* [Text excerpt]:
==============================
MiniMoE is a Mixture of Experts language model built from scratch in PyTorch. The project implements sparse expert routing and load balancing to demonstrate MoE mechanics at small scale.
| Spec | Value |
|---|---|
| Total Parameters | 20.8M |
| Active Parameters | 17.7M (~85%) |
| Experts per Layer | 4 |
| Top-k Routing | 2 |
| Layers | 6 |
| Embedding Dim | 256 |
| Training Time | ~1 hour (M4 Max) |
The model processes input through these stages:
- Token and Position Embeddings. The model converts input tokens to vectors and adds positional information.
- Transformer Blocks (x6). Each block contains:
- A multi-head attention layer that lets tokens attend to previous tokens
- An MoE layer where a router selects 2 of 4 experts to process each token
- Language Model Head. A final linear layer projects hidden states to vocabulary logits. This layer shares weights with the token embeddings.
==============================
* [Material shown]:
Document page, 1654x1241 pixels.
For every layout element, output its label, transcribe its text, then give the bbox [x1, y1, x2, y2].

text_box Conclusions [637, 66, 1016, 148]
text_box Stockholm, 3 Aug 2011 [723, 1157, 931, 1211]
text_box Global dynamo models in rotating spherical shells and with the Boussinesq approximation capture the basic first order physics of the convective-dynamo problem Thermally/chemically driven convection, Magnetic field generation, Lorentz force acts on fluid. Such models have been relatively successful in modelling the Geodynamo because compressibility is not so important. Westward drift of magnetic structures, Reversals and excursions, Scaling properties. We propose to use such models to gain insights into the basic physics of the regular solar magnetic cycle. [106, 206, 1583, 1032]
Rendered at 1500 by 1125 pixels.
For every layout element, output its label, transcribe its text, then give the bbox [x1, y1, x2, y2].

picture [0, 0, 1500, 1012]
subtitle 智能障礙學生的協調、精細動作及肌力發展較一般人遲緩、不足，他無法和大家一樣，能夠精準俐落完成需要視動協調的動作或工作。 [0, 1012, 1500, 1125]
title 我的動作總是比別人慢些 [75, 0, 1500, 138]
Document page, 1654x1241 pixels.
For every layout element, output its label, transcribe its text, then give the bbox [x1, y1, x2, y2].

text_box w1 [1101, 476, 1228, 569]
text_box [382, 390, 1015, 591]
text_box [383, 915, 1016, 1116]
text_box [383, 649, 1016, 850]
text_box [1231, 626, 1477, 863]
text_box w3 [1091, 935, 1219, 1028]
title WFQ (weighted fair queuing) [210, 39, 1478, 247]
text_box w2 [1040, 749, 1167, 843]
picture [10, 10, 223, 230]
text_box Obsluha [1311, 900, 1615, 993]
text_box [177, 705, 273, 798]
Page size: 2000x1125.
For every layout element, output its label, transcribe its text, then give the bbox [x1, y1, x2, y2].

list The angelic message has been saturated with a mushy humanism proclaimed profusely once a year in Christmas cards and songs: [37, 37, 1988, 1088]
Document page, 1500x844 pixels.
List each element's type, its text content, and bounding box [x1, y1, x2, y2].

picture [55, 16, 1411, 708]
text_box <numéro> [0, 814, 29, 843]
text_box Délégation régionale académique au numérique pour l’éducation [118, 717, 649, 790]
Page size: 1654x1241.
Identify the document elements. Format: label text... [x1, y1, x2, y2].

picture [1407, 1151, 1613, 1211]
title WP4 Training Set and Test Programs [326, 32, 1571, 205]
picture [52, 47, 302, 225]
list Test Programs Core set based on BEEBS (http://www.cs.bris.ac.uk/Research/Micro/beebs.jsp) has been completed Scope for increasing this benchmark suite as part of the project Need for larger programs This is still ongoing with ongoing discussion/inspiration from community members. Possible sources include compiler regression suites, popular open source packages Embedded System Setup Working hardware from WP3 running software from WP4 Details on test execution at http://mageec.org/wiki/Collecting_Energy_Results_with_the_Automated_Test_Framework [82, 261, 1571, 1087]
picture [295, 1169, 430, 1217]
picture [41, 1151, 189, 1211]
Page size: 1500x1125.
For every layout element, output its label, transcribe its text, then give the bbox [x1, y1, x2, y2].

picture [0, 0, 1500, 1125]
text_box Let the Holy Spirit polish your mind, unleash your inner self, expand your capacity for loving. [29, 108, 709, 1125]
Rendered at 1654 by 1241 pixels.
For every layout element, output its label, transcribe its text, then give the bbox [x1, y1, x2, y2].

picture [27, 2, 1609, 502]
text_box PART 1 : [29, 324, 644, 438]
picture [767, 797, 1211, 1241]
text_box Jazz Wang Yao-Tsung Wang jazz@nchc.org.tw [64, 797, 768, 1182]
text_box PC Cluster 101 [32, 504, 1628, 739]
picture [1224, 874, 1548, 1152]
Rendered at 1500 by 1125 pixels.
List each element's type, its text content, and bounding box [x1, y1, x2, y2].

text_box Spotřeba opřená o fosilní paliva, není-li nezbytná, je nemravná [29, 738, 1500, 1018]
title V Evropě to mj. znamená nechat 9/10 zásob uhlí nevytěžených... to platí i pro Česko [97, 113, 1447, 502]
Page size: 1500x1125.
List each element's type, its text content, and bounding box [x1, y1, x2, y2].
==============================
* [Problems to solve]:
(A) According to the MiniMoE description, which layer shares weights with the token embeddings?
(B) Transcribe the MiniMoE description from "- Transformer Blocks" up to and including "the token embeddings.".
(C) Continue the MiniMoE description from where it stops.

* [Answer set]:
(A) The language model head, the final linear layer that projects hidden states to vocabulary logits.

(B)
- Transformer Blocks (x6). Each block contains:
- A multi-head attention layer that lets tokens attend to previous tokens
- An MoE layer where a router selects 2 of 4 experts to process each token
- Language Model Head. A final linear layer projects hidden states to vocabulary logits. This layer shares weights with the token embeddings.

(C)
Sparse Routing. Each token is processed by only 2 of 4 experts. This reduces compute while maintaining model capacity.
Load Balancing Loss. An auxiliary loss term prevents expert collapse, where all tokens would go to only 1 or 2 experts:
aux_loss = num_experts * sum(tokens_per_expert * mean_probs)Expert Specialization. Different experts learn different patterns from the mixed training data - in theory! this implementation didn't quite do that, but it's a demo.
The model was trained on three datasets:
- OpenAssistant for conversational examples
- TinyStories for creative writing (capped at 50k examples)
- Code Alpaca for code generation
The table below shows expert activation patterns for different prompt types, averaged across all layers:
Prompt Type | Expert 0 | Expert 1 | Expert 2 | Expert 3
---------------|----------|----------|----------|----------
Code | 16.3% | 25.3% | 25.6% | 32.7%
Story | 22.5% | 24.8% | 26.2% | 26.6%
Chat | 23.5% | 23.5% | 25.4% | 27.7%
Observations:
- All four experts remain active throughout training. The model does not have dead experts.
- Code prompts route 16% of tokens to Expert 0, while Story and Chat prompts route 22-23% to Expert 0.
- Story prompts show the most even distribution across experts.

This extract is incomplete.